Now it’s true, the body of science on forgiveness would also suggest that it’s the right thing to do for me. That I will free myself from the weight of their wrongs. I won’t argue that but what I am going to tell you is that the science has nowhere written about a nuance that may be my greatest gift of this experience.
I learned it was not even about them. Those acts had been so far in the past and I had given them so much grace and space that it was easy to settle into this act of caring and felt like the absolute thing I wanted to do. It felt like that healing had been done.
What I didn’t realize is that it was absolutely about me.
Somewhere along the way, when I received their wrongs, their acts of harm, a part of my heart shut down to myself.
Somewhere, somehow, those wounds had shut down a part of my capacity for my heart to, for lack of better words, love myself.
With every morsel of food I fed them, with every stroke of their forehead, I felt my heart opening up to myself.
I felt my heart opening to my capacity to love, no matter what.
I felt my heart trusting myself again.
It was as if I had closed down part of myself in that time of my life and it was opening again, with full color and texture. I could literally sense that a part of my heart felt seen again.
Of course, being with this person incited this process. But it had nothing to do with giving them forgiveness, or grace for that matter.
❣️ It had to do with giving myself grace, for being hurt and shut down in that corner of my heart.
❣️ It had to do with loving, for love’s sake.
❣️ It had to do with opening my heart, just because in this human experience, we all deserve that, especially the person who has been hurt.
I literally came home feeling like my heart was more expansive and could hold more. It was like I unlocked a gate.
By giving love in a space with someone who had not given me the best, I showed my heart that I can be more whole.
I loved not because they deserved it, but because I deserved it.
So much freedom that it’s hard to even explain.
And I think it was even more possible because this person was unable to react or recognize it; only I knew what I was doing in that moment.
So then I started wondering. How can I free other locked corners of my heart?
How can I offer love in space with those who have hurt me, maybe without them knowing?

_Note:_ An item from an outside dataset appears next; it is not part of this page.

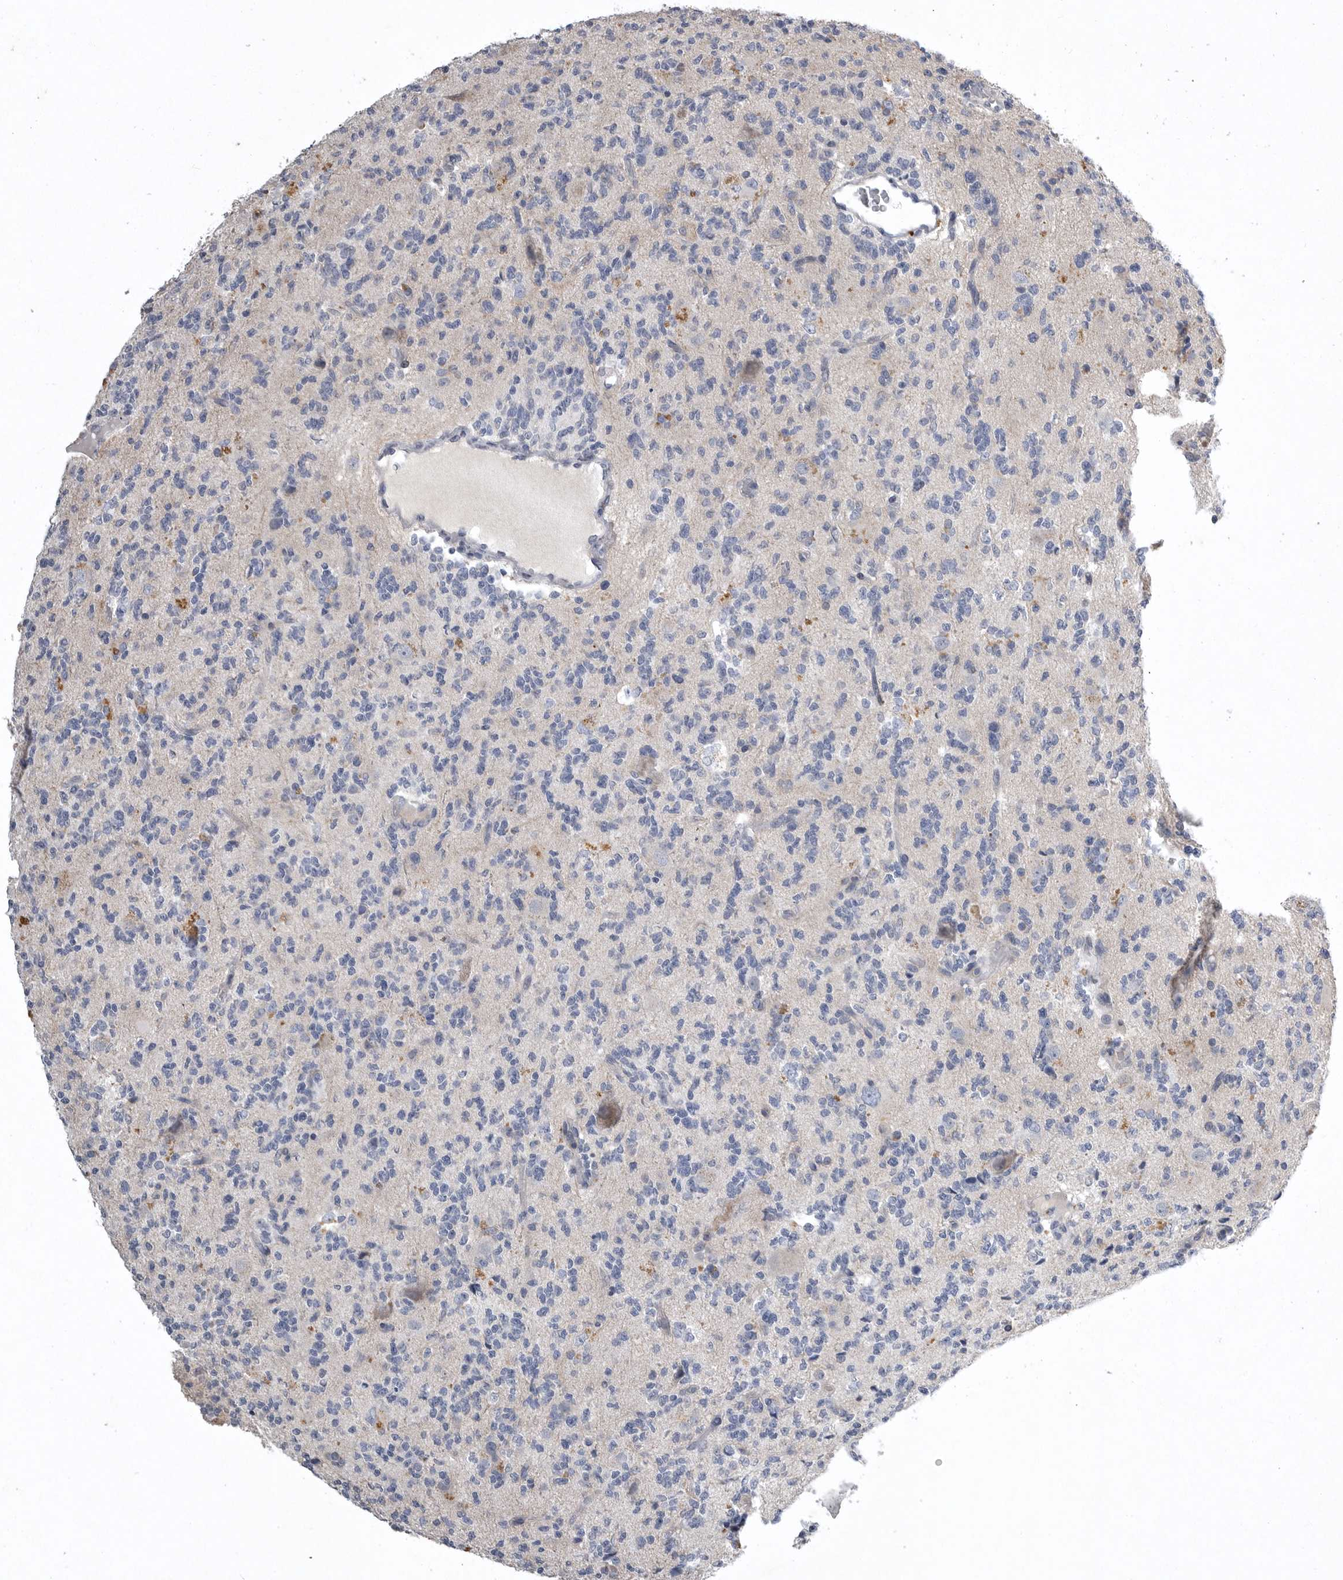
{"staining": {"intensity": "negative", "quantity": "none", "location": "none"}, "tissue": "glioma", "cell_type": "Tumor cells", "image_type": "cancer", "snomed": [{"axis": "morphology", "description": "Glioma, malignant, High grade"}, {"axis": "topography", "description": "Brain"}], "caption": "The photomicrograph reveals no staining of tumor cells in glioma.", "gene": "CRP", "patient": {"sex": "female", "age": 62}}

That’s what I am chewing on now.
That’s what I want to explore, the farthest corners of grace that live in a space only I can visit.
I want to know the capacity and potential of my heart in spaces where it can open and expand and know its power.

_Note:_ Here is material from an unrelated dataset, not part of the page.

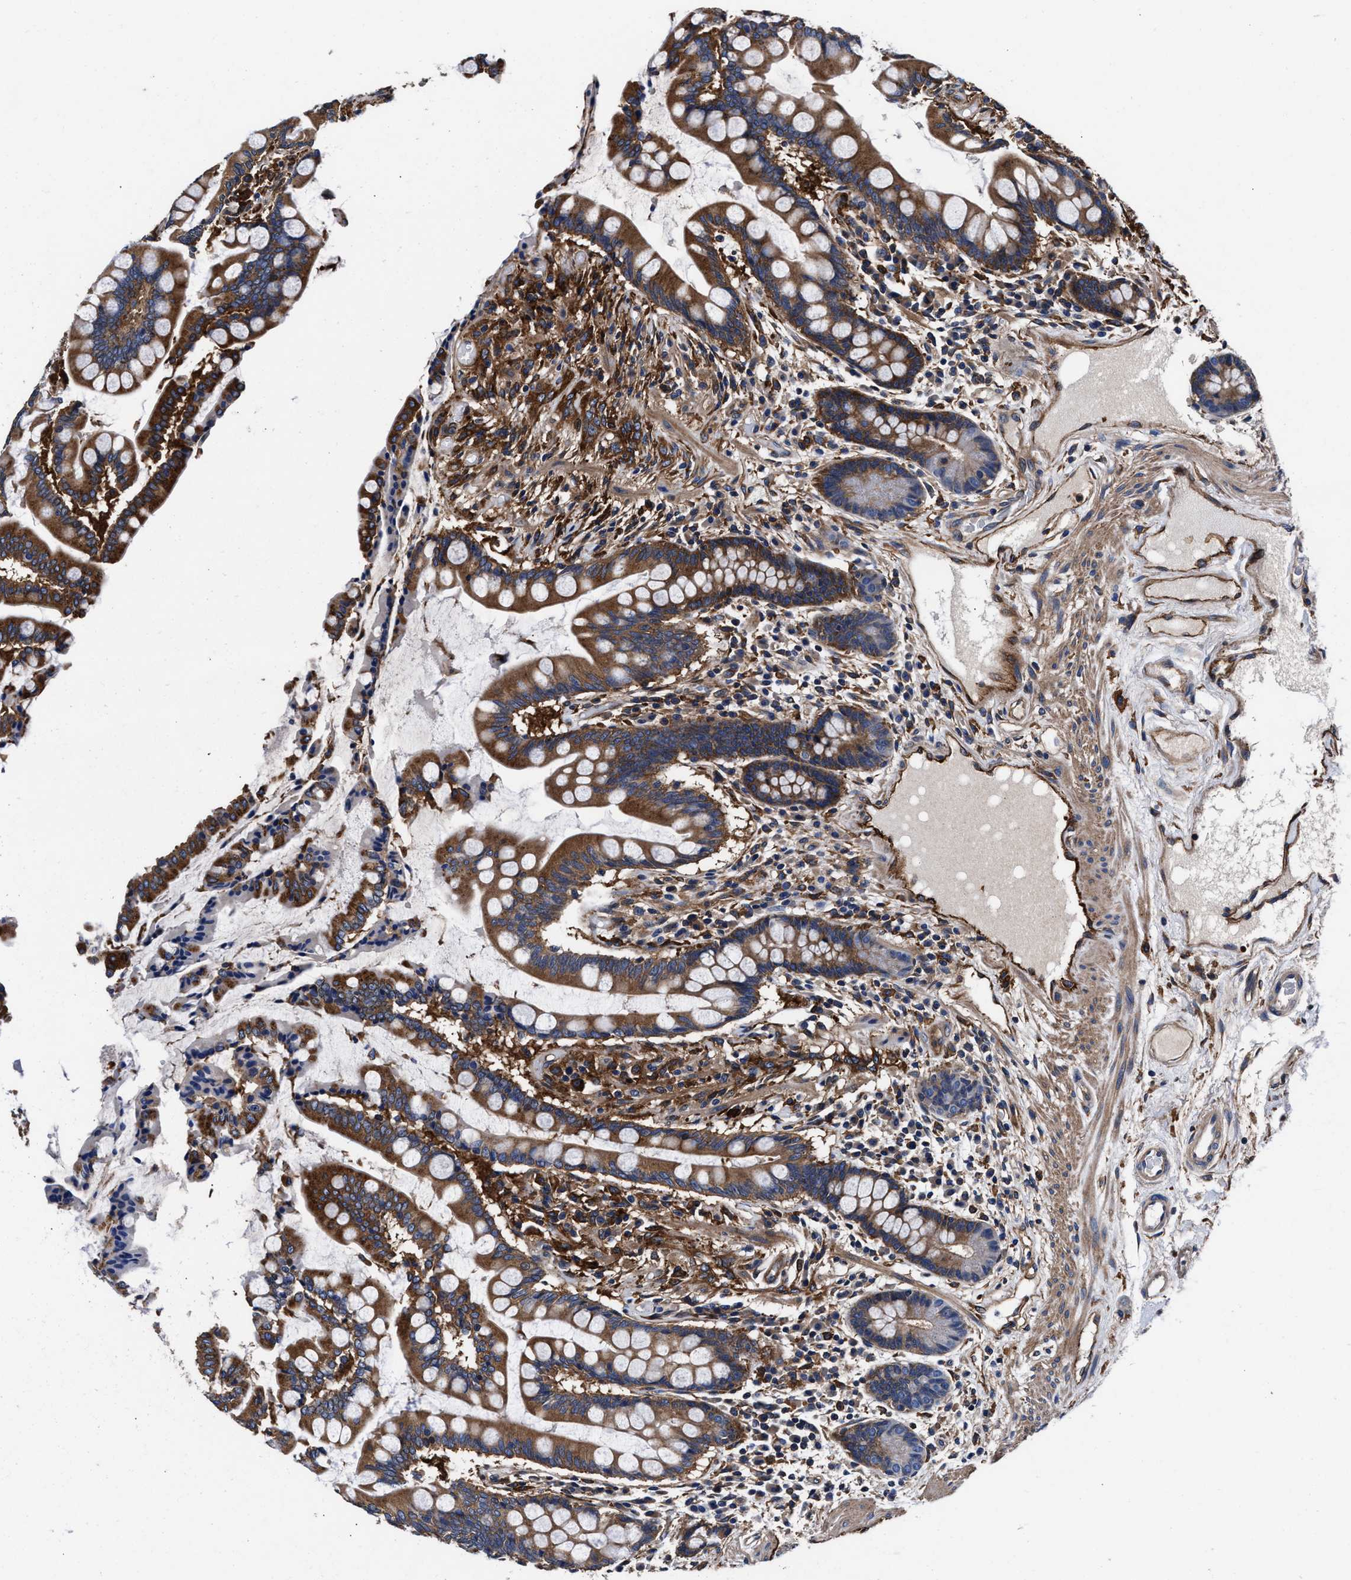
{"staining": {"intensity": "moderate", "quantity": "25%-75%", "location": "cytoplasmic/membranous"}, "tissue": "colon", "cell_type": "Endothelial cells", "image_type": "normal", "snomed": [{"axis": "morphology", "description": "Normal tissue, NOS"}, {"axis": "topography", "description": "Colon"}], "caption": "Colon stained with DAB (3,3'-diaminobenzidine) immunohistochemistry exhibits medium levels of moderate cytoplasmic/membranous positivity in approximately 25%-75% of endothelial cells.", "gene": "SH3GL1", "patient": {"sex": "male", "age": 73}}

I want to know my heart can love as a tool to freedom.
This is the space I’m roaming in these days and hope you’ll join me there too. I would love to hear your thoughts. And for this week only, I’m opening the comments section to the entire community, not just those who have supported this substack with a paid subscription. Because I really want to hear your stories of forgiveness and grace and learn and grow with you.

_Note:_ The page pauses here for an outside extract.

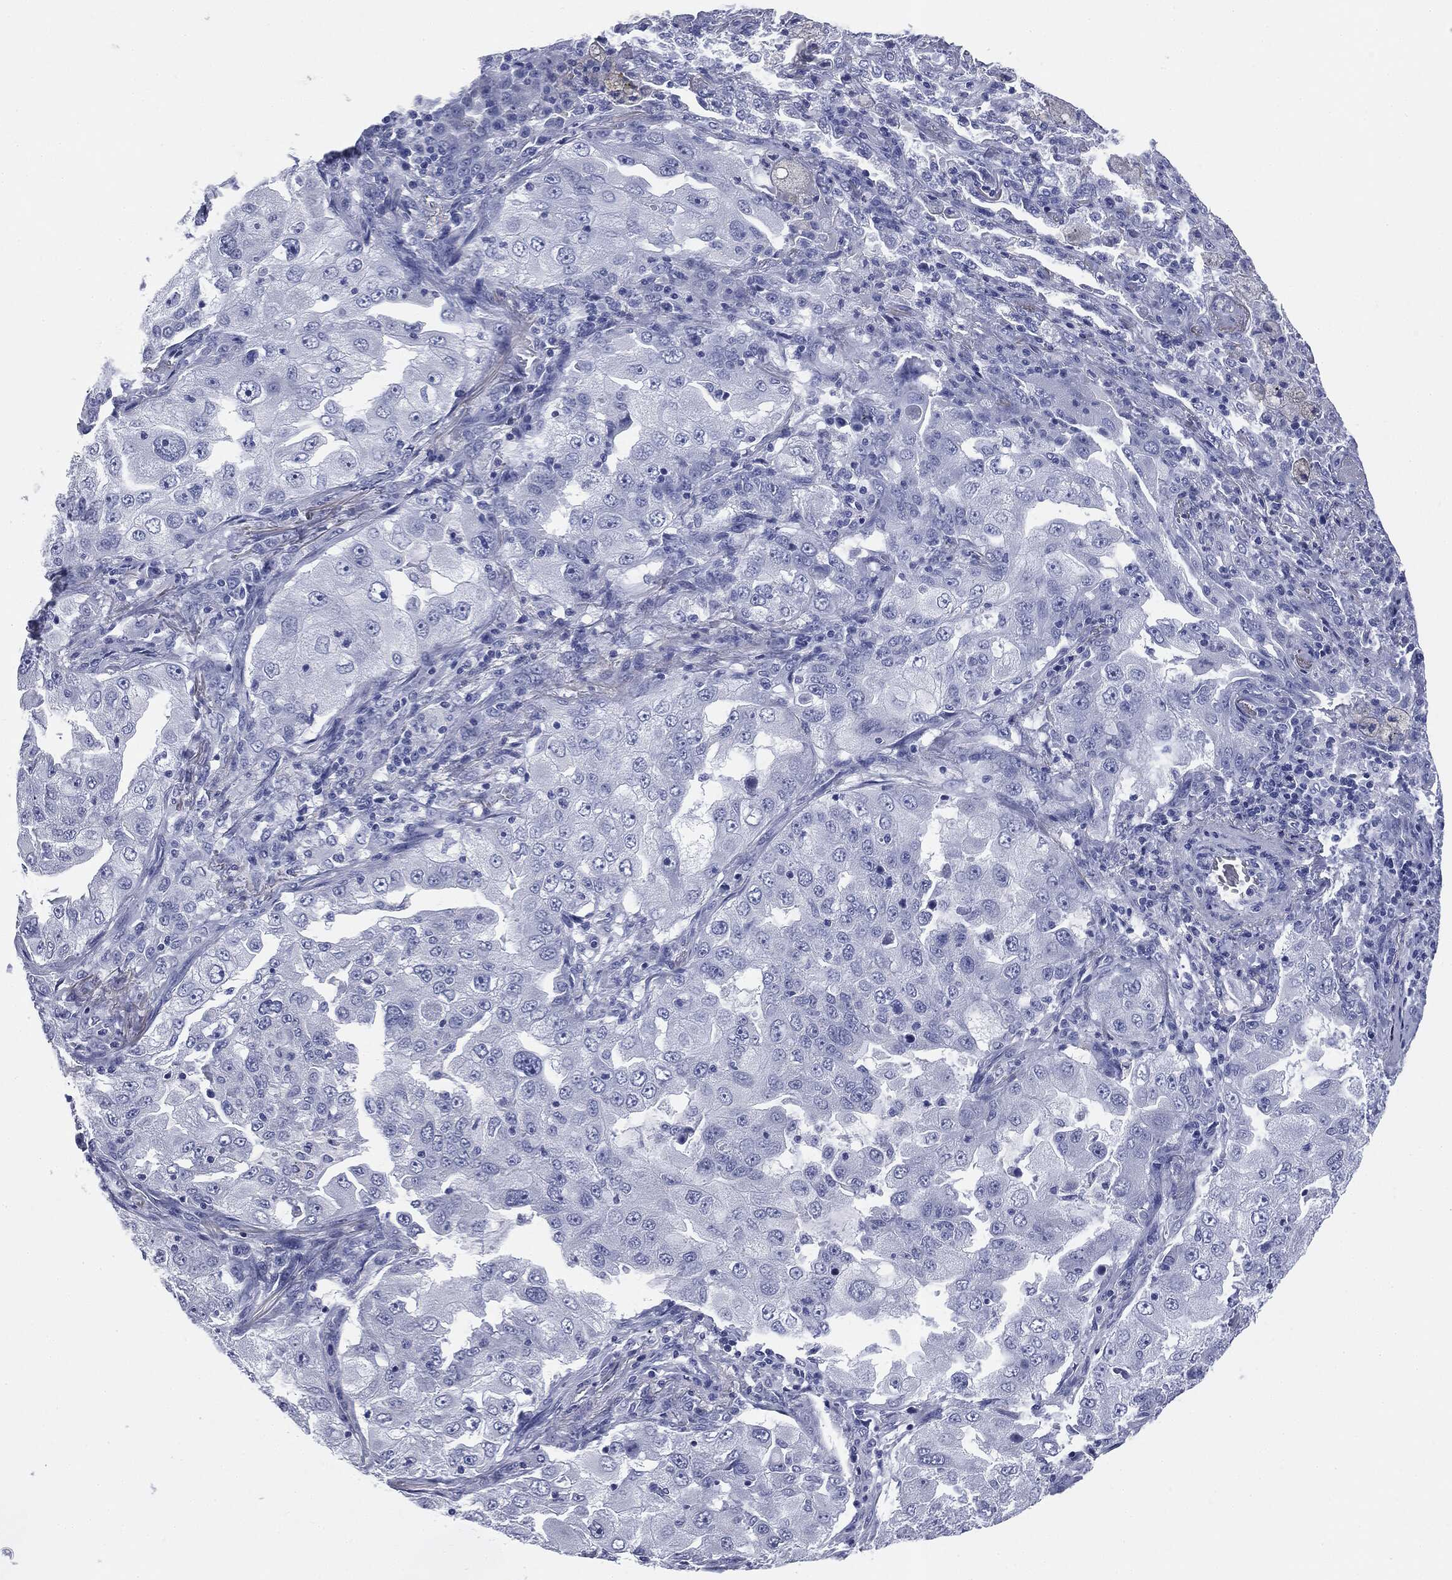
{"staining": {"intensity": "negative", "quantity": "none", "location": "none"}, "tissue": "lung cancer", "cell_type": "Tumor cells", "image_type": "cancer", "snomed": [{"axis": "morphology", "description": "Adenocarcinoma, NOS"}, {"axis": "topography", "description": "Lung"}], "caption": "Tumor cells are negative for protein expression in human lung cancer.", "gene": "ATP2A1", "patient": {"sex": "female", "age": 61}}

Gratitude for receiving my words and I look forward to receiving yours…🙏🏽❤️
I'm reading your thoughts in this incredibly moving writing one week after you wrote it. My own life has been filled with painful thoughts about forgiveness of my father (now 91) for unspeakably horrible behavior. I've tried to step into his shoes and try to understand how he could have done the things he did.....unforgivable, my mind would say. And I read your words KNOWING that forgiveness is not about excusing the behavior but SOOOO much more.....for me, for the health of our family, for seeing what being raised brutally can perpetrate in someone, like my dad. Such confusing emotions. AND, THEN, I look at my own life and where I have made choices that could be so hurtful to others.....in a divorce, in family secrets still locked in my heart, in "blaming" rather than looking in the mirror. Your sharing has really touched a nerve in me at a time where life is FULL of emotions for other reasons and work that needs to be done....quite literally like legal stuff. My self care is about rest, for sure. But it is bigger. How will I open my heart to the areas I've shut away, and how will I take even tiny steps in the near future to honestly look at, lean into, and hold my feelings? Good question. OK. Breathe.